Agape is transparent, real and honest. It is also merciful love. It is by nature not empty at all. It’s life-giving. It is fueled not by craving, but by grace. It carries traits of nobility. The symbol of it, seen in Eros, points to the kind of love of full compassion, (if we understand the emblem of give and take, and unity, for what it means in the symbol of Eros.) The rich, long-living love of Agape is selfless, self-sacrificing and circular, (or never-ending.) Two become one in the bond of love. The capability is fashioned then for an even greater outpouring of gracious love for the weak, the poor, the oppressed, the powerless, and even for our enemies.
I wonder if we can shed ourselves of the Eros fixation enough to understand its symbolism. Will we always be tied to the definitions of love as imposed by the rules of biological, erotic, physical love? Can companions dive ever more deeply into rich, emotionally intimate love without fear that something has gone askew?
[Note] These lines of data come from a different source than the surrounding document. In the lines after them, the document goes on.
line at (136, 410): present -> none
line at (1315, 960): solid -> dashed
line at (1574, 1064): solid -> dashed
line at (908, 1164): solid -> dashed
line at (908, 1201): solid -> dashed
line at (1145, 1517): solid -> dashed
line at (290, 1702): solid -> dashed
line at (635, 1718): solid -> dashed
Perhaps if we are better aware of what love what is.
To sum up, the experience of love and of loving is only symbolized in Eros, because Eros is not the zenith of love. It is a step to the apex of love, which is God. God’s Agape love is the end all, be all of love. When we feel that inner rapture, I believe we are feeling the heart of Agape love. I believe it is the trace of the breath of life, the echo of the kind of incarnational reality given by God in the beginning of humankind. So, we shouldn’t define love in physical terms, but in transcendent ones.
Happy Love Day.
Love some one with wild abandon soon. The boundless form of love, the eternal kind, is Agape love. And so we see, the ancient Scripture proves true, “Perfect love cast out fear.”